* Your goal: Only certain lines below are wanted: those starting at the line containing "reen) and BB (blue)" and ending at the line containing "Change in Abundance Over Time", both included, each retyped exactly.

Extracted page text data:
==================================================

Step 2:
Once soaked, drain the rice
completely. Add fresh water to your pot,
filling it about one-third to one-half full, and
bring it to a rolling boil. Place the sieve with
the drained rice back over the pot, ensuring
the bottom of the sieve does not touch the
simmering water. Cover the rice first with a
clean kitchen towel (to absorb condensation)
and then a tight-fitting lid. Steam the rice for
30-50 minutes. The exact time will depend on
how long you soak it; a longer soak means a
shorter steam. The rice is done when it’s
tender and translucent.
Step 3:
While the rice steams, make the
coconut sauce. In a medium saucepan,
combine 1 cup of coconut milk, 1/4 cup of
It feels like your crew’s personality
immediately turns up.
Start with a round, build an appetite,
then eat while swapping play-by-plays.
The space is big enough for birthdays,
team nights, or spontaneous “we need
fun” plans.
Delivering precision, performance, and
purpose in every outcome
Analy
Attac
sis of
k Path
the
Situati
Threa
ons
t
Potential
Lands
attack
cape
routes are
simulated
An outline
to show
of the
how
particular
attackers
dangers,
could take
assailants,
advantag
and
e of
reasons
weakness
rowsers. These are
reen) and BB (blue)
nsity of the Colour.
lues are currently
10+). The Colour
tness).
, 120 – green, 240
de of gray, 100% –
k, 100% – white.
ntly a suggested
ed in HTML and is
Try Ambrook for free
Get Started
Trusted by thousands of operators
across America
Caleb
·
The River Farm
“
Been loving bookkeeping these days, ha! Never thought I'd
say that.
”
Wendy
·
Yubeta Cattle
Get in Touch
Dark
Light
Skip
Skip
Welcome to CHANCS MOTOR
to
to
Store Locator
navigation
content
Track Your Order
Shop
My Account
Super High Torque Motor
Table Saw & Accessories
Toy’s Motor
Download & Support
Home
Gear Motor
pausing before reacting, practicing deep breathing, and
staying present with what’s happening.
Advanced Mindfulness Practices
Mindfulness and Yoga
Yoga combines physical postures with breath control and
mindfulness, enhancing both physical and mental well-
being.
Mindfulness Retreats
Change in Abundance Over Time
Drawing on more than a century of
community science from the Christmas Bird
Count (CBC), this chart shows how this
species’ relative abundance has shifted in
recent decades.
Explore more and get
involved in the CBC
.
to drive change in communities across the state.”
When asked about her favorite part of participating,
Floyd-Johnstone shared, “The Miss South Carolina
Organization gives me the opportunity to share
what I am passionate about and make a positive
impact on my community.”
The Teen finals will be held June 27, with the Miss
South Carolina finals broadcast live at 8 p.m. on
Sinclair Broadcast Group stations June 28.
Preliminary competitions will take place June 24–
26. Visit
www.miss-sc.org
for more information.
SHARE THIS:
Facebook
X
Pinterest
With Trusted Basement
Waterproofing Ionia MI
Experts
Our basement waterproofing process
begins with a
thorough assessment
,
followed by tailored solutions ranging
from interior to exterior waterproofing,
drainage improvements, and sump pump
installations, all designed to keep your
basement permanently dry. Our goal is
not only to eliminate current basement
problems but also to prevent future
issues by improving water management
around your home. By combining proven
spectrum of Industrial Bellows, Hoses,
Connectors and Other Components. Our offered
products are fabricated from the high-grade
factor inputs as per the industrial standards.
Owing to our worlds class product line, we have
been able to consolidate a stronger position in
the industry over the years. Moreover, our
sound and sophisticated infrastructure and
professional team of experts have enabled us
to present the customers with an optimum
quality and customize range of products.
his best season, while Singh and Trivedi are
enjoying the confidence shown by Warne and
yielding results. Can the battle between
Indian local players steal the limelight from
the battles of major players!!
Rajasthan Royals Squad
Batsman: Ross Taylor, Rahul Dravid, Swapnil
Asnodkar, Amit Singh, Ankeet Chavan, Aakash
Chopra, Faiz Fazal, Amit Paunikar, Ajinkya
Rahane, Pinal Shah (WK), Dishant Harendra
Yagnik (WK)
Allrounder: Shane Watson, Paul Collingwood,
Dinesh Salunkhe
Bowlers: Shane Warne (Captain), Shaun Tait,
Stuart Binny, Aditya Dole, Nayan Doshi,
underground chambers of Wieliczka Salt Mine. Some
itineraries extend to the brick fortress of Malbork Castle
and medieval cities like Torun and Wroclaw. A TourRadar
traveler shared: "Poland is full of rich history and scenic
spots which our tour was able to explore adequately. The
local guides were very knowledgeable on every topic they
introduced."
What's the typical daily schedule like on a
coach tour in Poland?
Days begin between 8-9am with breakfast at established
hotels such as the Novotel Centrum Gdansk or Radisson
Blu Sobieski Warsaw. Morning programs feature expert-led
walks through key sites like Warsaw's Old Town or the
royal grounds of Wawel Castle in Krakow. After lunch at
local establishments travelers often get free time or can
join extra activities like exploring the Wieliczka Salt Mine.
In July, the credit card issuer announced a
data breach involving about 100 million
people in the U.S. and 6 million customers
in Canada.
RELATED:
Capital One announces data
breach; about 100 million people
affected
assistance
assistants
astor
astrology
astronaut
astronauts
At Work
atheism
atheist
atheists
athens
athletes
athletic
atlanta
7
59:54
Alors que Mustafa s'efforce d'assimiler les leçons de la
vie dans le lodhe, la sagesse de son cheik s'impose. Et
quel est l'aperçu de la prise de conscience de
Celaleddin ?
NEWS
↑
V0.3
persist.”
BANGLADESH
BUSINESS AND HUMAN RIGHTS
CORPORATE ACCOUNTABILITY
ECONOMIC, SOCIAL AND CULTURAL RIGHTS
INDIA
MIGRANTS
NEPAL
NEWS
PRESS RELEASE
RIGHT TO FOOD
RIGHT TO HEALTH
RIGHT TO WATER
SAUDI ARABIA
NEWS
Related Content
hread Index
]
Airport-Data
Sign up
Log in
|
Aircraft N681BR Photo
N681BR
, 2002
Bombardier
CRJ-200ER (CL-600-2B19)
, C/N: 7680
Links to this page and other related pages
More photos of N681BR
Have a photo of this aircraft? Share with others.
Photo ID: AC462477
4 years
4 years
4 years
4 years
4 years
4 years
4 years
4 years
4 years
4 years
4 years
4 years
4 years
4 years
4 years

==================================================

* Response area:
reen) and BB (blue)
nsity of the Colour.
lues are currently
10+). The Colour
tness).
, 120 – green, 240
de of gray, 100% –
k, 100% – white.
ntly a suggested
ed in HTML and is
Try Ambrook for free
Get Started
Trusted by thousands of operators
across America
Caleb
·
The River Farm
“
Been loving bookkeeping these days, ha! Never thought I'd
say that.
”
Wendy
·
Yubeta Cattle
Get in Touch
Dark
Light
Skip
Skip
Welcome to CHANCS MOTOR
to
to
Store Locator
navigation
content
Track Your Order
Shop
My Account
Super High Torque Motor
Table Saw & Accessories
Toy’s Motor
Download & Support
Home
Gear Motor
pausing before reacting, practicing deep breathing, and
staying present with what’s happening.
Advanced Mindfulness Practices
Mindfulness and Yoga
Yoga combines physical postures with breath control and
mindfulness, enhancing both physical and mental well-
being.
Mindfulness Retreats
Change in Abundance Over Time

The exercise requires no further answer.